O herói do Natal.
Era uma vez um presidente que só presidia a desgraças. O seu clube até ganhava, de vez em quando, mas o dinheiro das bilheteiras não dava para mandar cantar um cego e os tradicionais anunciantes estavam fartos de adiantar os pagamentos, a perder de vista.
Os jogadores, que hoje já não jogam só por amor à camisola, como toda a gente sabe, exigiam o pagamento dos seus salários que já levava um atraso de alguns meses e o presidente, nada! Os jornalistas assediavam-no com perguntas, os jogadores incentivavam os jornalistas a fazer-lhas, o sindicato ouvia as queixas, fazia blá-blá-blá e os salários continuavam por pagar. Resolveu racionar as visitas ao clube, para que não o chateassem.
Até que, fartos de esperar e com a família em casa a reclamar o pão de cada dia, os jogadores resolveram entrar
Na semana indicada, dos salários, nem vestígios e do presidente, muito menos!
Os desgraçados foram queixar-se de novo ao sindicato, este mandou uns recados à Liga de futebol, lembrou o que era hábito a Liga fazer nos campeonatos estrangeiros, e aconselhou a greve aos jogadores.
O presidente das desgraças voltou novamente a prometer o pagamento, na segunda-feira seguinte. Apelou aos jogadores para que desempenhassem o seu papel com profissionalismo e garra, no desafio de domingo, com um dos grandes da Terra e os jogadores assim fizeram. Mas, no dia seguinte, o pagamento falhou de novo.
O sindicato ameaçou outra vez com o fantasma da greve.
A Liga ameaçou também com uma possível despromoção do clube.
A tutela ameaçou também com a hipótese da falência pura e simples.
Os adeptos assustaram-se, entraram em polvorosa mas, pobretanas como eram todos, nenhum se decidiu a avançar com as massas necessárias, nem ao menos uma esmolinha! Atiraram-se então contra o presidente que tinha a obrigação de arranjar o dinheiro, fosse onde fosse. Que era um oportunista, um incompetente de todo o tamanho, coisa que toda a gente sabia...
O certo é que o homem tinha praticamente desaparecido da vista de todos esses energúmenos. Tinha dinheiro seu, por isso certamente o haviam elegido, para que entrasse com algum na tesouraria depauperada do clube, mas o que tinha era dele, ponto final! Por outro lado, a falência da Associação Desportiva não interessava a ninguém.
Para a Liga, isso era o descrédito total de uma direcção que se tinha proposto regularizar e moralizar o futebol, metendo na linha clubes, presidentes, jogadores, árbitros e claques, obrigando toda a malta a trabalho são e contas limpas, sob pena de serem afastados dos seus lugares. Descartou para a Federação alguma eventualidade de auxílio financeiro ao clube e assim, resolveu meter a viola no saco, esperar num silêncio cúmplice que a situação se resolvesse por si própria, sem a sua intervenção que, se entrasse a matar, seria fortemente impopular.
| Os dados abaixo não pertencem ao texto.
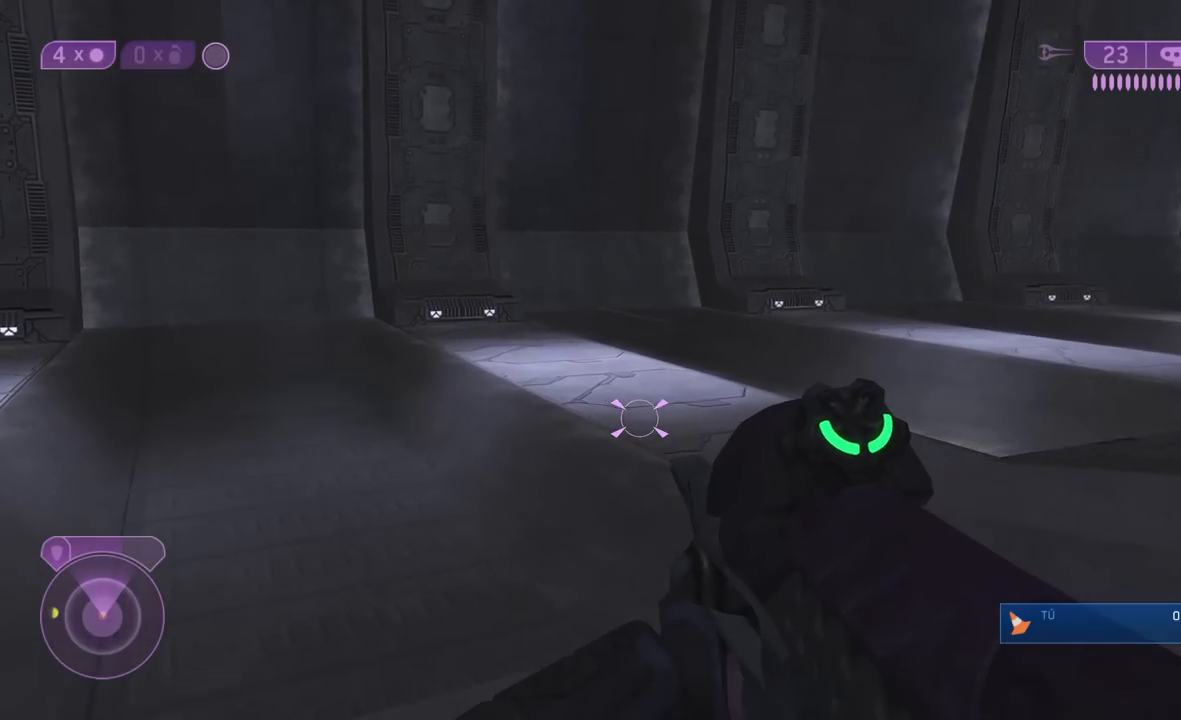
{"buttons": [], "left_stick": "up-left", "right_stick": "center", "events": [[117, "right_stick", "right"], [350, "right_stick", "center"]]}
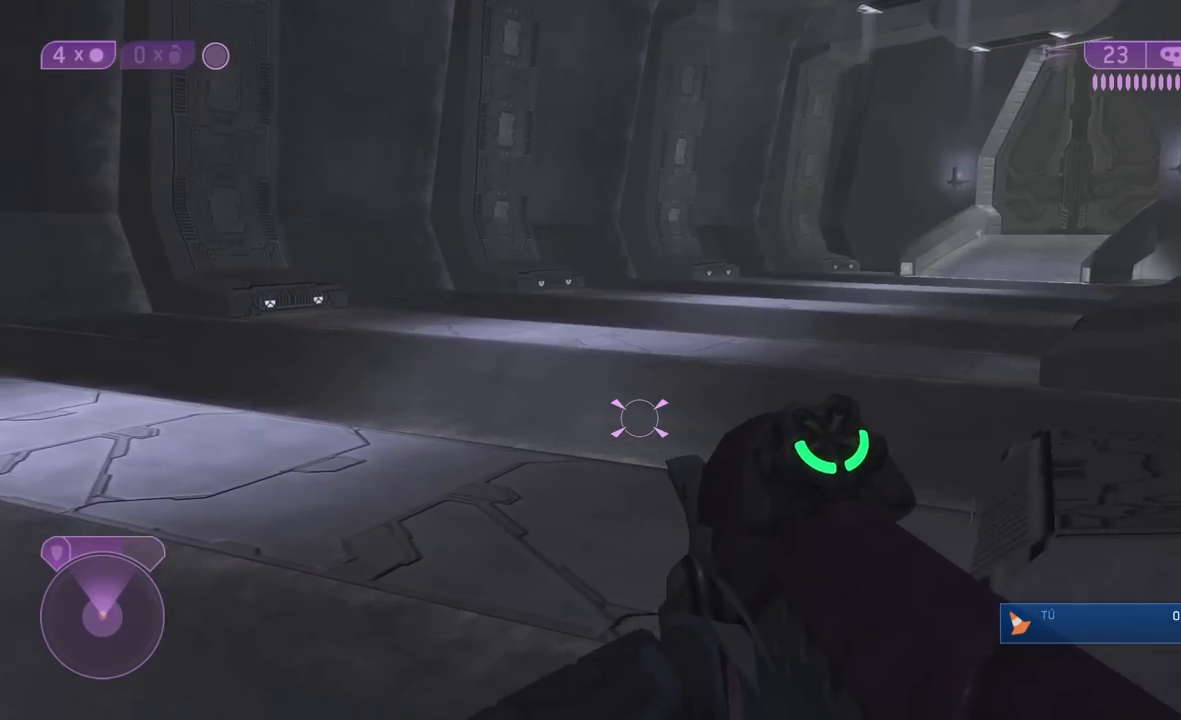
{"buttons": [], "left_stick": "left", "right_stick": "right", "events": [[117, "right_stick", "right"], [250, "right_stick", "center"], [417, "right_stick", "right"], [500, "left_stick", "left"]]}
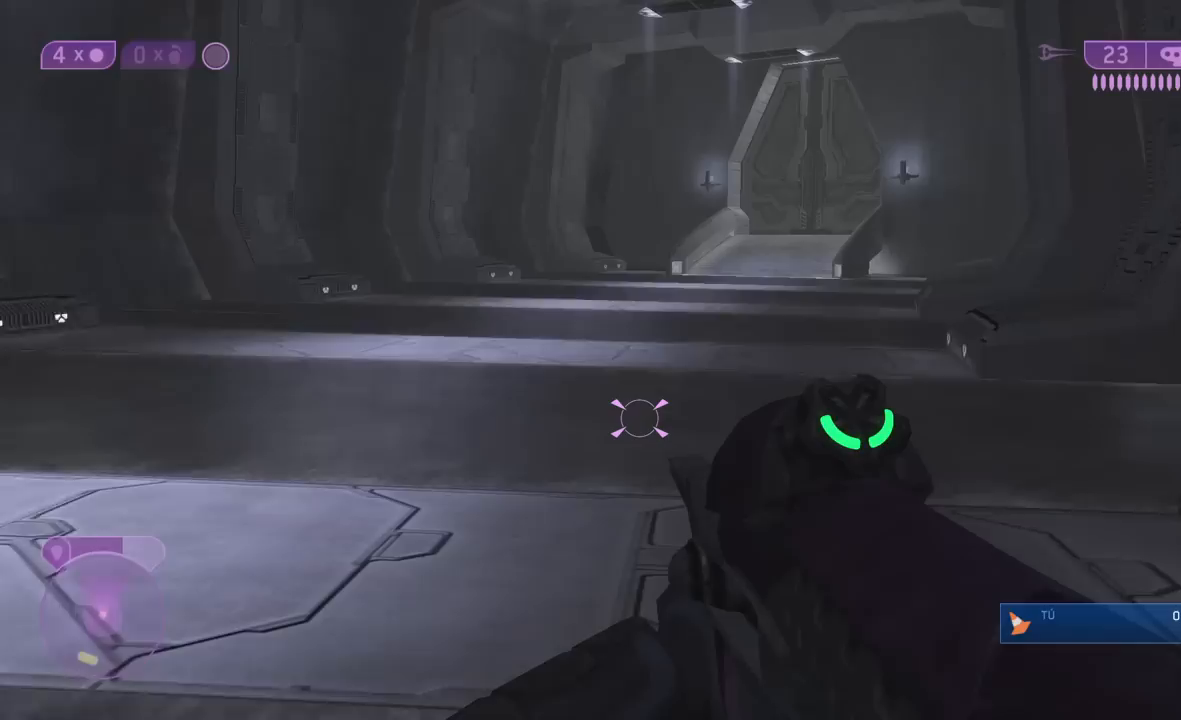
{"buttons": [], "left_stick": "left", "right_stick": "right", "events": [[83, "right_stick", "center"], [350, "right_stick", "right"]]}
O presidente do clube, lá se empenhou a pedir aqui e ali, um empréstimo, mas ninguém queria emprestar nada, dada a aflitiva situação das finanças da agremiação, pelo que continuou a andar de porta em porta, de mão estendida, e a prometer aos jogadores o pagamento, na segunda-feira seguinte, depois de efectuado o jogo importante do fim de semana.
Os jogadores, coitados, lá se iam aguentando, jogando, ameaçando com greves e despedimentos, fazendo visitas ao sindicato, dando entrevistas à imprensa, pedindo fiado aos amigos e conhecidos.
Os outros clubes da divisão principal também estavam nas lonas, não tinham dinheiro para contratar, em última instância, os jogadores que renunciassem, mesmo com salários baratinhos.
A imprensa, que a princípio fazia parangonas com o caso e dizia cobras e lagartos do presidente malvado, acabara de entrar nos comunicados rotineiros, de duas ou três linhas, sem comentários, indicando apenas a data da próxima promessa de concretização dos reembolsos.
E foi assim que, após tanto reboliço, apenas algumas coisas bizarras restaram a toda essa gente.
Em primeiro lugar, esperar pela eventual solução que o presidente viesse a obter.
Em segundo lugar, aguardar o aparecimento da promessa seguinte.
Em terceiro lugar, aspirar pelo eventual cumprimento da promessa feita.
Em quarto lugar, rezar para que, cumprida a promessa, mesmo a meias, daqui a um ou dois meses, não volte a acontecer o mesmo repertório, o que é o mais certo.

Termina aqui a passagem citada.